# [YOUR ASSIGNMENT]
Would you retype exactly the lines below, starting with the one that has "Kennst du das?!" and going on through the one that has "Welche Vorschriften gelten für das Mitführen", with no pictures and nothing else?

STORED DATA Start Marker

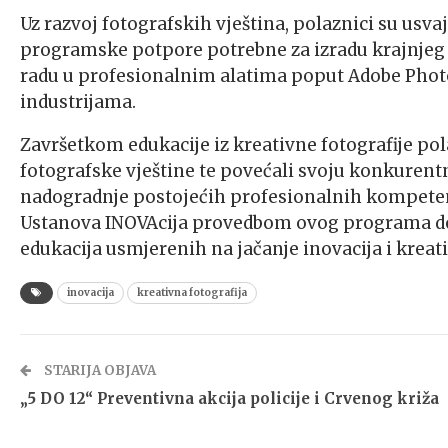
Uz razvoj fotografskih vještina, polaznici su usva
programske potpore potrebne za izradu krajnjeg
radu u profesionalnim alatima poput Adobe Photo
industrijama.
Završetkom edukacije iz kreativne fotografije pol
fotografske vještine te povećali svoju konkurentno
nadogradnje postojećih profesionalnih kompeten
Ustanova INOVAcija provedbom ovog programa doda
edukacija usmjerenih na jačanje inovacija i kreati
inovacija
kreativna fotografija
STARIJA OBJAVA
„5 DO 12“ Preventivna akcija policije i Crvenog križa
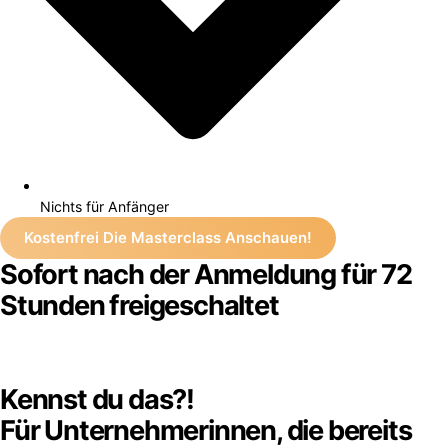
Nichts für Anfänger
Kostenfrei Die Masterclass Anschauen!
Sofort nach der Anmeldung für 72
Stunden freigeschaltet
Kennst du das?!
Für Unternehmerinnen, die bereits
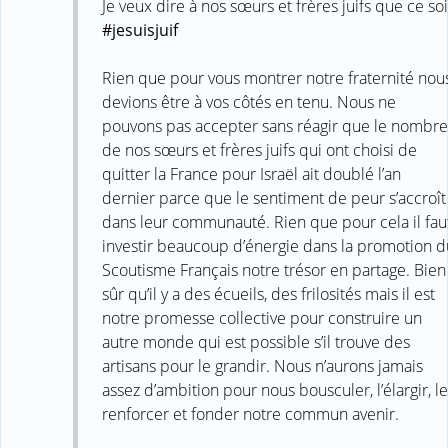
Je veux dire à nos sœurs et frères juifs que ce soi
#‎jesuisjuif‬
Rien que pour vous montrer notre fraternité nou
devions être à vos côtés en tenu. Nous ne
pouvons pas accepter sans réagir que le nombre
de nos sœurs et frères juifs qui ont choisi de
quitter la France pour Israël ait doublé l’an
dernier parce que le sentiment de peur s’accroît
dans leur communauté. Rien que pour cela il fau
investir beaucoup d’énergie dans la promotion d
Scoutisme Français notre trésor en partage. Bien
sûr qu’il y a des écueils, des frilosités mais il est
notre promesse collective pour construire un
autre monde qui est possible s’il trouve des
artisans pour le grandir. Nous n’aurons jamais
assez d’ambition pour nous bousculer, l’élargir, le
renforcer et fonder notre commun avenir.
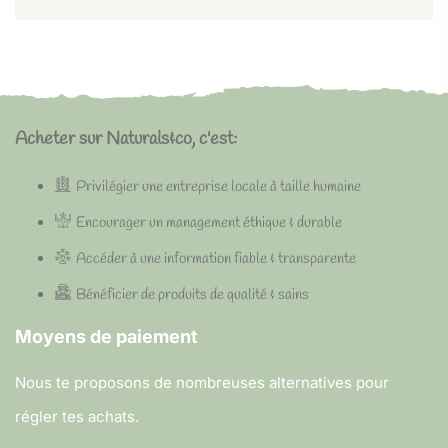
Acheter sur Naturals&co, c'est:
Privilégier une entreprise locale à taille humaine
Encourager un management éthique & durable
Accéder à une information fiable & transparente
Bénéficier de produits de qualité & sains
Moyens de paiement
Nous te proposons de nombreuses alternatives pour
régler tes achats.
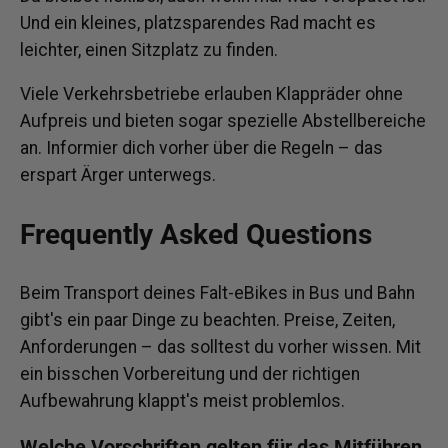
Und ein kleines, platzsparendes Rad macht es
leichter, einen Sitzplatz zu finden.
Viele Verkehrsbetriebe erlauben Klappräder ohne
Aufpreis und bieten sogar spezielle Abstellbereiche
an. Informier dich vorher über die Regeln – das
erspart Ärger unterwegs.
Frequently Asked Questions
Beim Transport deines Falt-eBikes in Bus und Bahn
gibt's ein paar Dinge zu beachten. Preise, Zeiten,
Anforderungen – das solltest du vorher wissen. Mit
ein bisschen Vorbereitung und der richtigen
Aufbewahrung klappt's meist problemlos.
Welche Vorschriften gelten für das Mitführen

STORED DATA End Marker
STORED DATA Start Marker

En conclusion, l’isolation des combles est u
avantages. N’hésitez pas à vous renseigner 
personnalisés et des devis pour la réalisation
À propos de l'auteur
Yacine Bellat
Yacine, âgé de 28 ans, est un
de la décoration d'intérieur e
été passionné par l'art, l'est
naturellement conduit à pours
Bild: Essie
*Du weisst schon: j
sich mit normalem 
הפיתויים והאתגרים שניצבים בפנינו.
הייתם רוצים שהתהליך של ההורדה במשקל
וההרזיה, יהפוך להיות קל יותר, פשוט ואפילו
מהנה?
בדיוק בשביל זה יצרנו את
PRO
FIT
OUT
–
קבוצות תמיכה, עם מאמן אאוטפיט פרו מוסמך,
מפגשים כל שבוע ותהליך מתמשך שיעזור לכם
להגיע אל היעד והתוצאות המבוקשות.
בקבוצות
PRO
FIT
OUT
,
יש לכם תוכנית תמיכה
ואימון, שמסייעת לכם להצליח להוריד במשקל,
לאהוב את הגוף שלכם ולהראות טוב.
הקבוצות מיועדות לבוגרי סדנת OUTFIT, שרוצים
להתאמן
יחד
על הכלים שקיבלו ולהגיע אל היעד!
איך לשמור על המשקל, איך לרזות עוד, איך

STORED DATA End Marker

# [EXERCISE OUTPUT]
Kennst du das?!
Für Unternehmerinnen, die bereits
Je veux dire à nos sœurs et frères juifs que ce soi
#‎jesuisjuif‬
Rien que pour vous montrer notre fraternité nou
devions être à vos côtés en tenu. Nous ne
pouvons pas accepter sans réagir que le nombre
de nos sœurs et frères juifs qui ont choisi de
quitter la France pour Israël ait doublé l’an
dernier parce que le sentiment de peur s’accroît
dans leur communauté. Rien que pour cela il fau
investir beaucoup d’énergie dans la promotion d
Scoutisme Français notre trésor en partage. Bien
sûr qu’il y a des écueils, des frilosités mais il est
notre promesse collective pour construire un
autre monde qui est possible s’il trouve des
artisans pour le grandir. Nous n’aurons jamais
assez d’ambition pour nous bousculer, l’élargir, le
renforcer et fonder notre commun avenir.
Acheter sur Naturals&co, c'est:
Privilégier une entreprise locale à taille humaine
Encourager un management éthique & durable
Accéder à une information fiable & transparente
Bénéficier de produits de qualité & sains
Moyens de paiement
Nous te proposons de nombreuses alternatives pour
régler tes achats.
Und ein kleines, platzsparendes Rad macht es
leichter, einen Sitzplatz zu finden.
Viele Verkehrsbetriebe erlauben Klappräder ohne
Aufpreis und bieten sogar spezielle Abstellbereiche
an. Informier dich vorher über die Regeln – das
erspart Ärger unterwegs.
Frequently Asked Questions
Beim Transport deines Falt-eBikes in Bus und Bahn
gibt's ein paar Dinge zu beachten. Preise, Zeiten,
Anforderungen – das solltest du vorher wissen. Mit
ein bisschen Vorbereitung und der richtigen
Aufbewahrung klappt's meist problemlos.
Welche Vorschriften gelten für das Mitführen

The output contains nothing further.